This might be too pedantic, but a dataset is not a tool in and of itself. It's something that can be processed by a tool. And it's not simple for anyone to reproduce without significant access, either to the original observational opportunities or to the dataset itself. Information about individuals is often in datasets and those people too seldom have a say in the security practices used to safeguard it.

Tools (or pick another word that illustrates this distinction) like encryption, hammers, etc. do not contain our information. They are fairly straightforward to reproduce. And therefore nearly impossible to contain. Bad actors will have encryption and hammers, whether we want them to or not. The only question is whether good actors will also have them, or if they will be restricted by laws. This, for example, can make it easier for datasets to fall into the wrong hands, because they are less likely to be encrypted.
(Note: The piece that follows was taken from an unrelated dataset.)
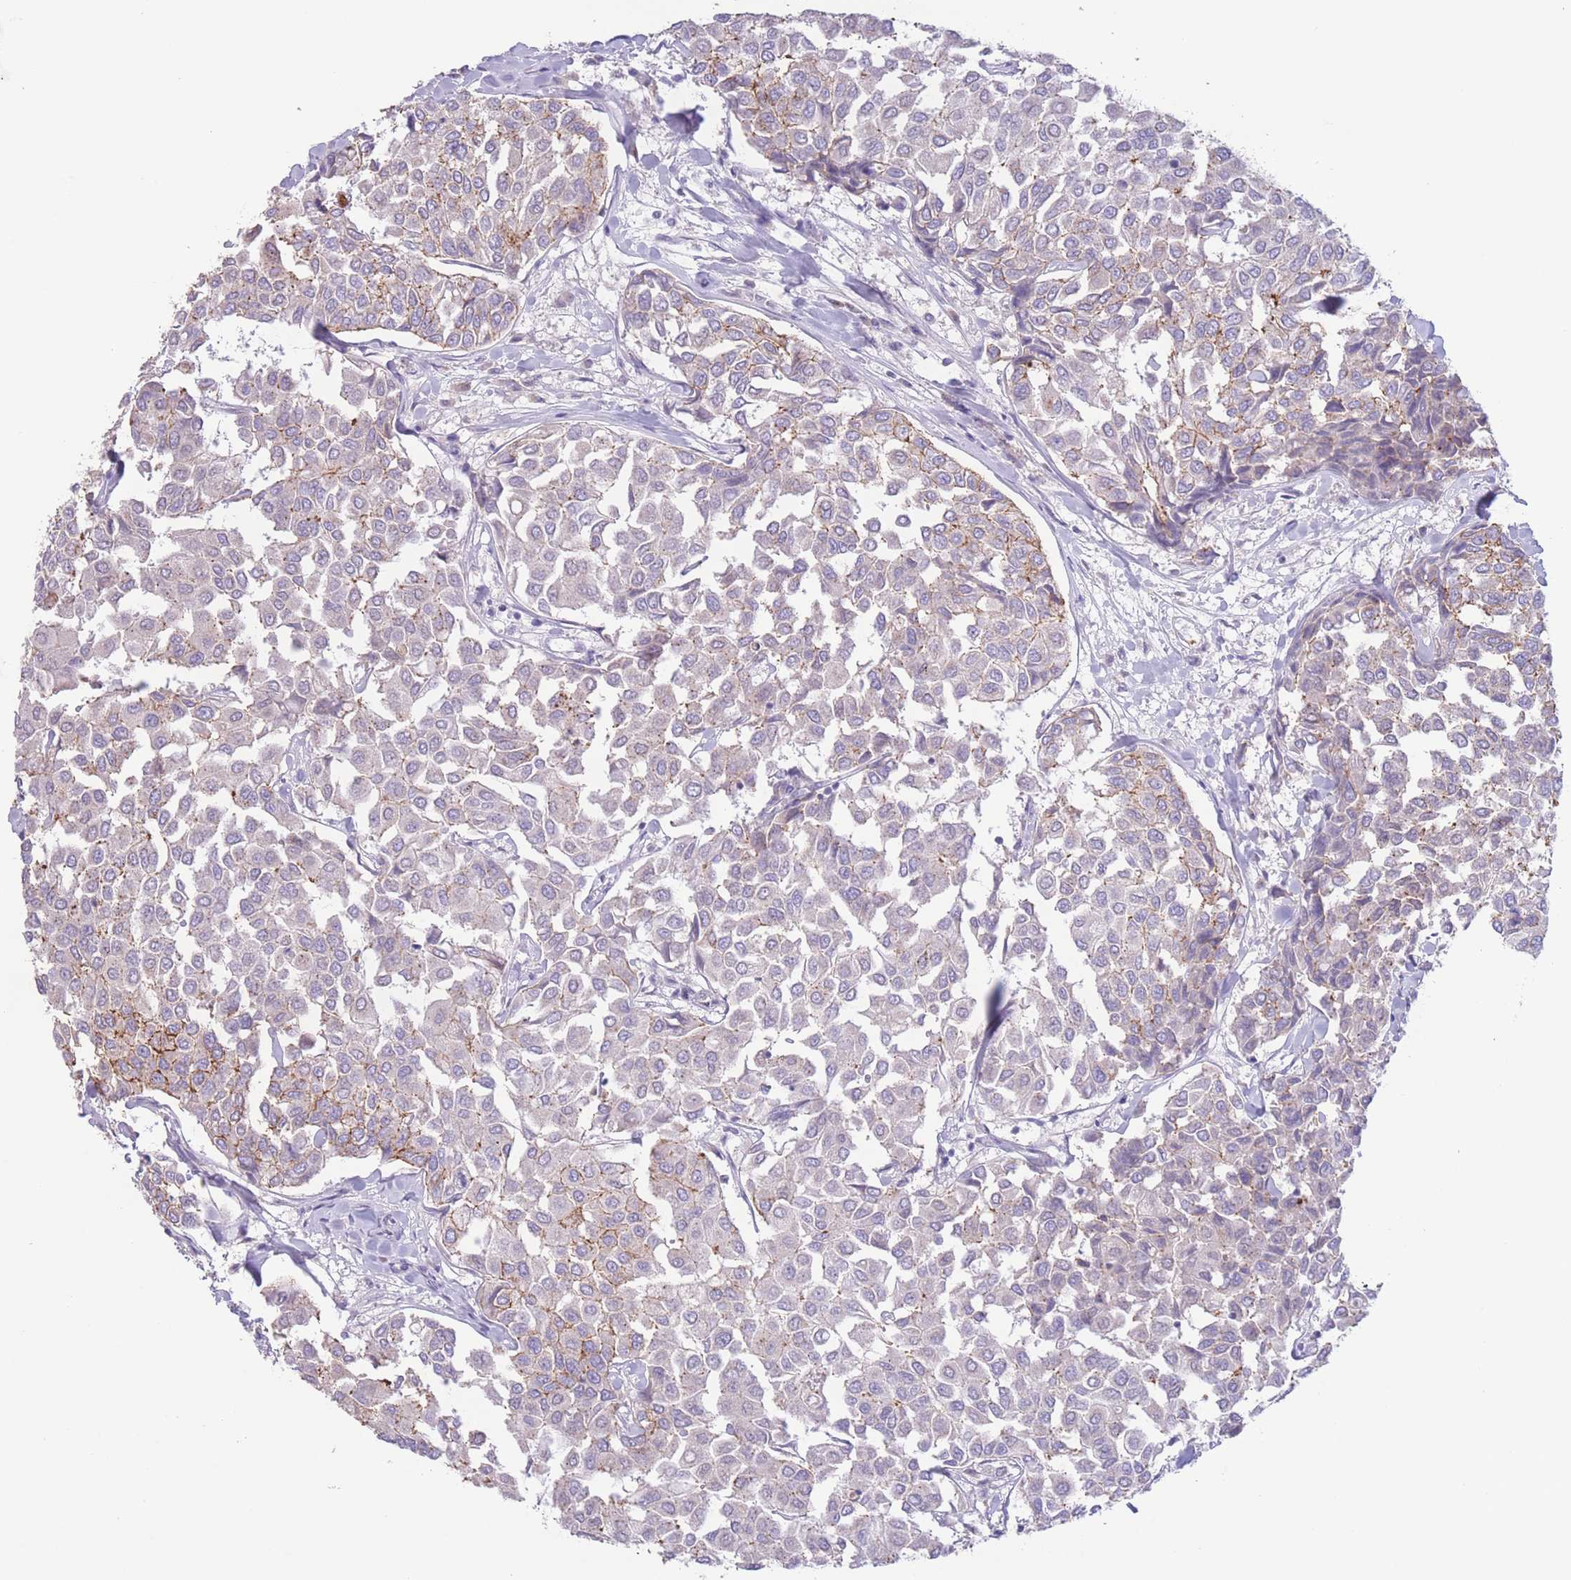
{"staining": {"intensity": "moderate", "quantity": "<25%", "location": "cytoplasmic/membranous"}, "tissue": "breast cancer", "cell_type": "Tumor cells", "image_type": "cancer", "snomed": [{"axis": "morphology", "description": "Duct carcinoma"}, {"axis": "topography", "description": "Breast"}], "caption": "Immunohistochemistry staining of breast intraductal carcinoma, which reveals low levels of moderate cytoplasmic/membranous positivity in approximately <25% of tumor cells indicating moderate cytoplasmic/membranous protein expression. The staining was performed using DAB (3,3'-diaminobenzidine) (brown) for protein detection and nuclei were counterstained in hematoxylin (blue).", "gene": "LCLAT1", "patient": {"sex": "female", "age": 55}}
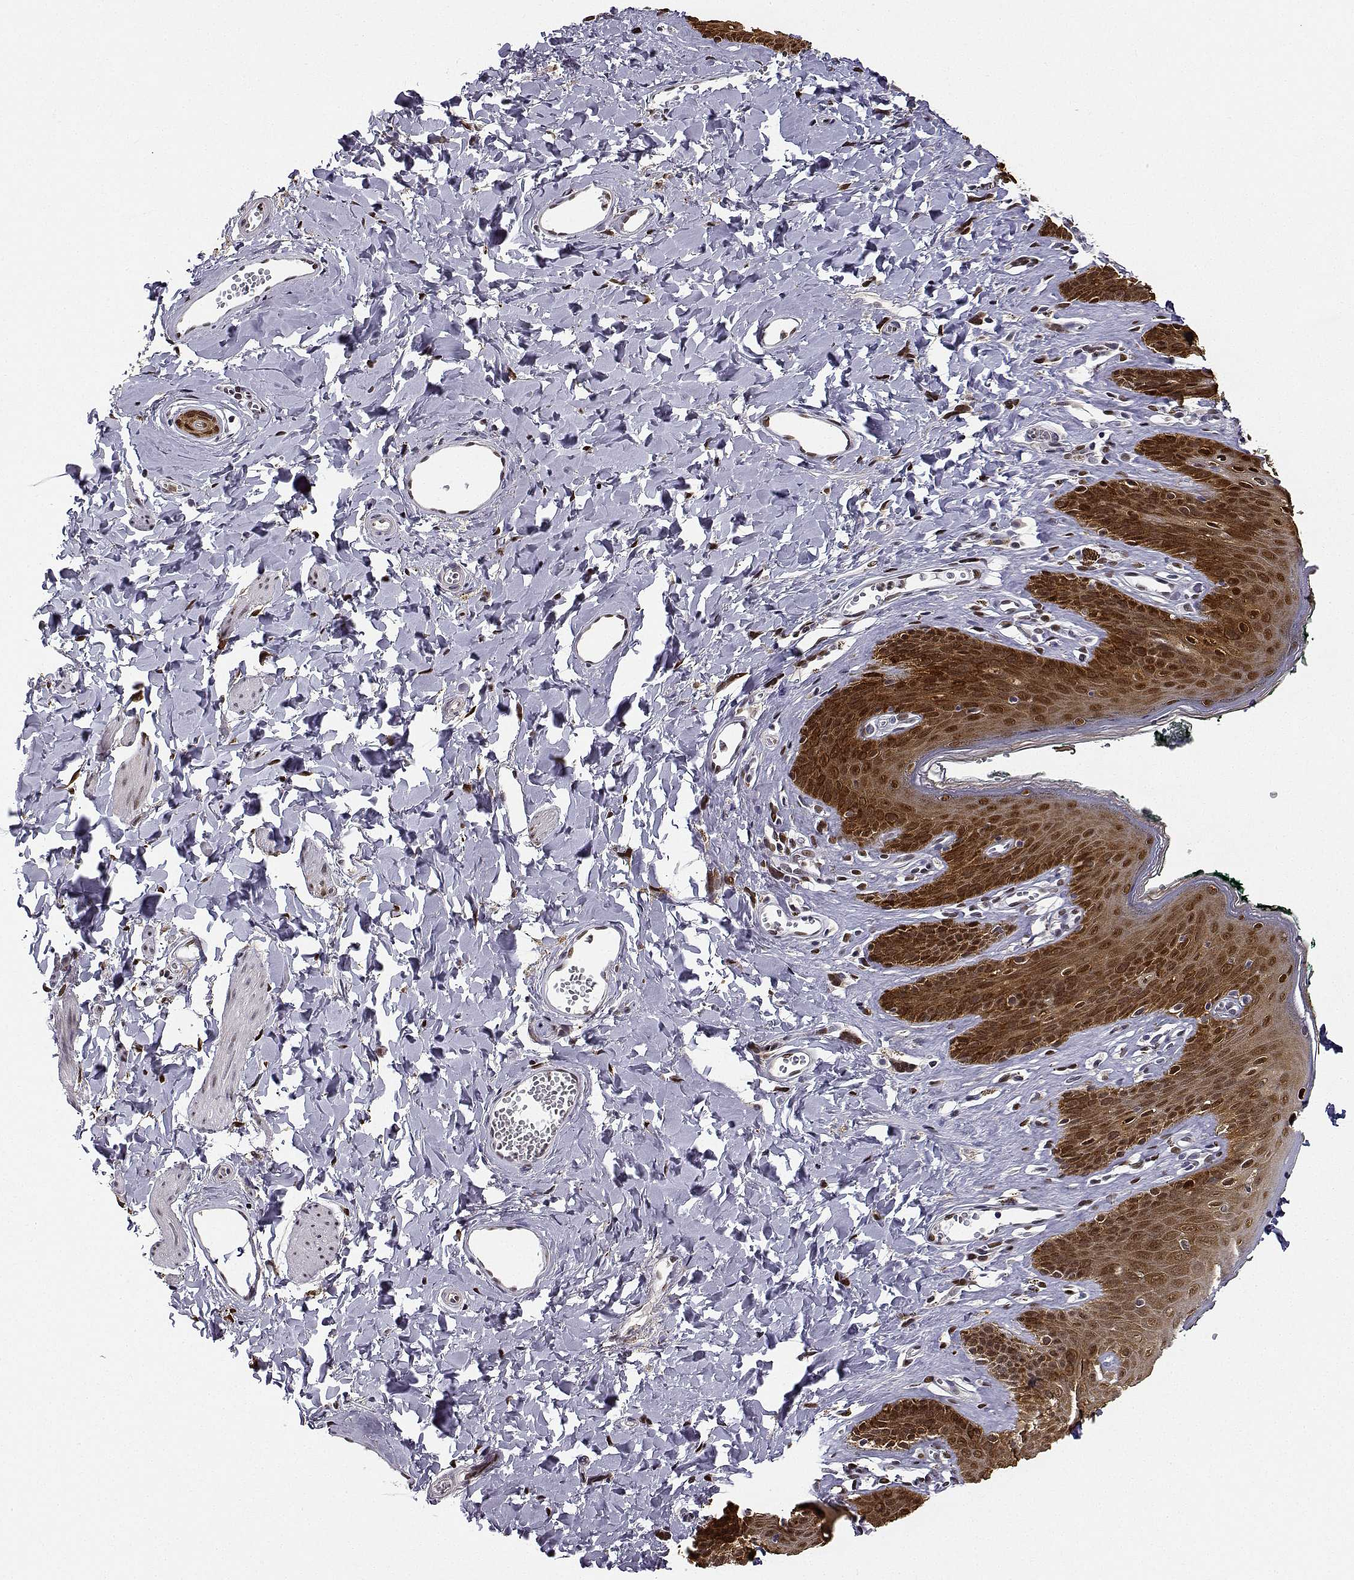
{"staining": {"intensity": "strong", "quantity": ">75%", "location": "cytoplasmic/membranous,nuclear"}, "tissue": "skin", "cell_type": "Epidermal cells", "image_type": "normal", "snomed": [{"axis": "morphology", "description": "Normal tissue, NOS"}, {"axis": "topography", "description": "Vulva"}, {"axis": "topography", "description": "Peripheral nerve tissue"}], "caption": "Protein staining shows strong cytoplasmic/membranous,nuclear positivity in approximately >75% of epidermal cells in unremarkable skin.", "gene": "PHGDH", "patient": {"sex": "female", "age": 66}}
It seems very strange to define these terms based off the difficulty in reproducing them.

Let's look at the sibling comment's example of a nuclear bomb. That's "not simple for anyone to reproduce without significant access" and as citizens we don't "have a say in the security practices used to safeguard it." And international laws have done a relatively good job keeping them out of the hands of bad actors. Does that make them a dataset?

Contrast that with data that is easy to reproduce, like say the name of the 45 different Presidents of the US. That is obviously a dataset. Yet there is no private information involved, it is all public data. Many people can even produce that list entirely from memory. But having that list on a piece of paper in front of me could still be a helpful tool if I was taking a US history test.